[STORED DATA start]

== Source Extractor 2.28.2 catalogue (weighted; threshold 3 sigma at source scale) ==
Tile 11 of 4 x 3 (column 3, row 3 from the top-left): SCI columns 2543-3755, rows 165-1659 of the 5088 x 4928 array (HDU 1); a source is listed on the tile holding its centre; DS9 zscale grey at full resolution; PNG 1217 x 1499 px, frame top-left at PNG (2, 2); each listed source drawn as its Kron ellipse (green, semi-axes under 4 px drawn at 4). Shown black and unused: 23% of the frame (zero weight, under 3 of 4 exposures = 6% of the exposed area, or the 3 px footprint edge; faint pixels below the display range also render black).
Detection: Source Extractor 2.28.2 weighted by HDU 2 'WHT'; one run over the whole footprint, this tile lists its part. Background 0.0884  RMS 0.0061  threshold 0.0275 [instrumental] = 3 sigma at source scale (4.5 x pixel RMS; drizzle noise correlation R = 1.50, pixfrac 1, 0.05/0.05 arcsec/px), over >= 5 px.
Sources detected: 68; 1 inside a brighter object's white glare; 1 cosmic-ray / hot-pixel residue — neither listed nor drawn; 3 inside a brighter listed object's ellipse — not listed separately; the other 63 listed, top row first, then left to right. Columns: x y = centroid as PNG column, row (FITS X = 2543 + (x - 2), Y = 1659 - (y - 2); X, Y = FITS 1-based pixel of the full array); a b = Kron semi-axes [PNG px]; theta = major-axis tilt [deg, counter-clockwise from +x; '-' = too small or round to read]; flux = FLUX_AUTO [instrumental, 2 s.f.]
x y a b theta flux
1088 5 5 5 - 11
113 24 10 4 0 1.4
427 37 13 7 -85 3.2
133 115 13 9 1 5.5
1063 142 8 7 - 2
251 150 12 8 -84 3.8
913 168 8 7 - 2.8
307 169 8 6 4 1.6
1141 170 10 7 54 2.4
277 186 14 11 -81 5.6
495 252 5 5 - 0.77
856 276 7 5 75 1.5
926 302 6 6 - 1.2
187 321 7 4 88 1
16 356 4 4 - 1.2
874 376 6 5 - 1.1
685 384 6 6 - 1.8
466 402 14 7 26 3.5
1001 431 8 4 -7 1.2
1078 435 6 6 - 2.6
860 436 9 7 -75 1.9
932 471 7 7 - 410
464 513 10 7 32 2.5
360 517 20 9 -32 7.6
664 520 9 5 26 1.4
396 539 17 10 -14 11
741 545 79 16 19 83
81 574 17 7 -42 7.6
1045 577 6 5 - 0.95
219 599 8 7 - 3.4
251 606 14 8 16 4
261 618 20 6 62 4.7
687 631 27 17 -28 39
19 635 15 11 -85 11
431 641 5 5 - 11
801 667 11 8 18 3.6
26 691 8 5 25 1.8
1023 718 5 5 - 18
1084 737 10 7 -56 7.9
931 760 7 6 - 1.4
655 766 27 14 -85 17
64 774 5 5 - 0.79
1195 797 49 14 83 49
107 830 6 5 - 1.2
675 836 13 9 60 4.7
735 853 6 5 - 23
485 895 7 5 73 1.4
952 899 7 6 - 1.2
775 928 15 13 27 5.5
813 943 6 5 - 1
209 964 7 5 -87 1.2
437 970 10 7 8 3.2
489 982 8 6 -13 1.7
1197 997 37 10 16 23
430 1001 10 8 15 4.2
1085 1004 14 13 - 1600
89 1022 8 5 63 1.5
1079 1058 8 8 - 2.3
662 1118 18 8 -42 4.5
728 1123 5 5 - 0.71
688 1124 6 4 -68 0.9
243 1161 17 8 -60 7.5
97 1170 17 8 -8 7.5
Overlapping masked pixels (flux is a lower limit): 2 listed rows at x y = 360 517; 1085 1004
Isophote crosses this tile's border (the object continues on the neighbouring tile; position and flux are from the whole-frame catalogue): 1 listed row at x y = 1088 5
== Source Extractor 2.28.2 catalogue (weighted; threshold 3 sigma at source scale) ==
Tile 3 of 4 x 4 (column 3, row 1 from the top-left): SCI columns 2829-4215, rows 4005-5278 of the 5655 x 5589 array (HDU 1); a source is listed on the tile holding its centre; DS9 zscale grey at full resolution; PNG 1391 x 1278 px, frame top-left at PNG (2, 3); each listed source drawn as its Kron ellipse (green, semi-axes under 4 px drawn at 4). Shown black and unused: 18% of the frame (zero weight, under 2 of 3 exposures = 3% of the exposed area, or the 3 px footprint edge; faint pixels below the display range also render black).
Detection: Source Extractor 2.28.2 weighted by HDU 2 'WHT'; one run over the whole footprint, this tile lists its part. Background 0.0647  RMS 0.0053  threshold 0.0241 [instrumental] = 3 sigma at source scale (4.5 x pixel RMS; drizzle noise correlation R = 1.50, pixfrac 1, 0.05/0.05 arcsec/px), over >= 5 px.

[STORED DATA end]

- [SHORT TASK]
Copy out every line of the records above verbatim.

- [FINAL ANSWER]
== Source Extractor 2.28.2 catalogue (weighted; threshold 3 sigma at source scale) ==
Tile 11 of 4 x 3 (column 3, row 3 from the top-left): SCI columns 2543-3755, rows 165-1659 of the 5088 x 4928 array (HDU 1); a source is listed on the tile holding its centre; DS9 zscale grey at full resolution; PNG 1217 x 1499 px, frame top-left at PNG (2, 2); each listed source drawn as its Kron ellipse (green, semi-axes under 4 px drawn at 4). Shown black and unused: 23% of the frame (zero weight, under 3 of 4 exposures = 6% of the exposed area, or the 3 px footprint edge; faint pixels below the display range also render black).
Detection: Source Extractor 2.28.2 weighted by HDU 2 'WHT'; one run over the whole footprint, this tile lists its part. Background 0.0884  RMS 0.0061  threshold 0.0275 [instrumental] = 3 sigma at source scale (4.5 x pixel RMS; drizzle noise correlation R = 1.50, pixfrac 1, 0.05/0.05 arcsec/px), over >= 5 px.
Sources detected: 68; 1 inside a brighter object's white glare; 1 cosmic-ray / hot-pixel residue — neither listed nor drawn; 3 inside a brighter listed object's ellipse — not listed separately; the other 63 listed, top row first, then left to right. Columns: x y = centroid as PNG column, row (FITS X = 2543 + (x - 2), Y = 1659 - (y - 2); X, Y = FITS 1-based pixel of the full array); a b = Kron semi-axes [PNG px]; theta = major-axis tilt [deg, counter-clockwise from +x; '-' = too small or round to read]; flux = FLUX_AUTO [instrumental, 2 s.f.]
x y a b theta flux
1088 5 5 5 - 11
113 24 10 4 0 1.4
427 37 13 7 -85 3.2
133 115 13 9 1 5.5
1063 142 8 7 - 2
251 150 12 8 -84 3.8
913 168 8 7 - 2.8
307 169 8 6 4 1.6
1141 170 10 7 54 2.4
277 186 14 11 -81 5.6
495 252 5 5 - 0.77
856 276 7 5 75 1.5
926 302 6 6 - 1.2
187 321 7 4 88 1
16 356 4 4 - 1.2
874 376 6 5 - 1.1
685 384 6 6 - 1.8
466 402 14 7 26 3.5
1001 431 8 4 -7 1.2
1078 435 6 6 - 2.6
860 436 9 7 -75 1.9
932 471 7 7 - 410
464 513 10 7 32 2.5
360 517 20 9 -32 7.6
664 520 9 5 26 1.4
396 539 17 10 -14 11
741 545 79 16 19 83
81 574 17 7 -42 7.6
1045 577 6 5 - 0.95
219 599 8 7 - 3.4
251 606 14 8 16 4
261 618 20 6 62 4.7
687 631 27 17 -28 39
19 635 15 11 -85 11
431 641 5 5 - 11
801 667 11 8 18 3.6
26 691 8 5 25 1.8
1023 718 5 5 - 18
1084 737 10 7 -56 7.9
931 760 7 6 - 1.4
655 766 27 14 -85 17
64 774 5 5 - 0.79
1195 797 49 14 83 49
107 830 6 5 - 1.2
675 836 13 9 60 4.7
735 853 6 5 - 23
485 895 7 5 73 1.4
952 899 7 6 - 1.2
775 928 15 13 27 5.5
813 943 6 5 - 1
209 964 7 5 -87 1.2
437 970 10 7 8 3.2
489 982 8 6 -13 1.7
1197 997 37 10 16 23
430 1001 10 8 15 4.2
1085 1004 14 13 - 1600
89 1022 8 5 63 1.5
1079 1058 8 8 - 2.3
662 1118 18 8 -42 4.5
728 1123 5 5 - 0.71
688 1124 6 4 -68 0.9
243 1161 17 8 -60 7.5
97 1170 17 8 -8 7.5
Overlapping masked pixels (flux is a lower limit): 2 listed rows at x y = 360 517; 1085 1004
Isophote crosses this tile's border (the object continues on the neighbouring tile; position and flux are from the whole-frame catalogue): 1 listed row at x y = 1088 5
== Source Extractor 2.28.2 catalogue (weighted; threshold 3 sigma at source scale) ==
Tile 3 of 4 x 4 (column 3, row 1 from the top-left): SCI columns 2829-4215, rows 4005-5278 of the 5655 x 5589 array (HDU 1); a source is listed on the tile holding its centre; DS9 zscale grey at full resolution; PNG 1391 x 1278 px, frame top-left at PNG (2, 3); each listed source drawn as its Kron ellipse (green, semi-axes under 4 px drawn at 4). Shown black and unused: 18% of the frame (zero weight, under 2 of 3 exposures = 3% of the exposed area, or the 3 px footprint edge; faint pixels below the display range also render black).
Detection: Source Extractor 2.28.2 weighted by HDU 2 'WHT'; one run over the whole footprint, this tile lists its part. Background 0.0647  RMS 0.0053  threshold 0.0241 [instrumental] = 3 sigma at source scale (4.5 x pixel RMS; drizzle noise correlation R = 1.50, pixfrac 1, 0.05/0.05 arcsec/px), over >= 5 px.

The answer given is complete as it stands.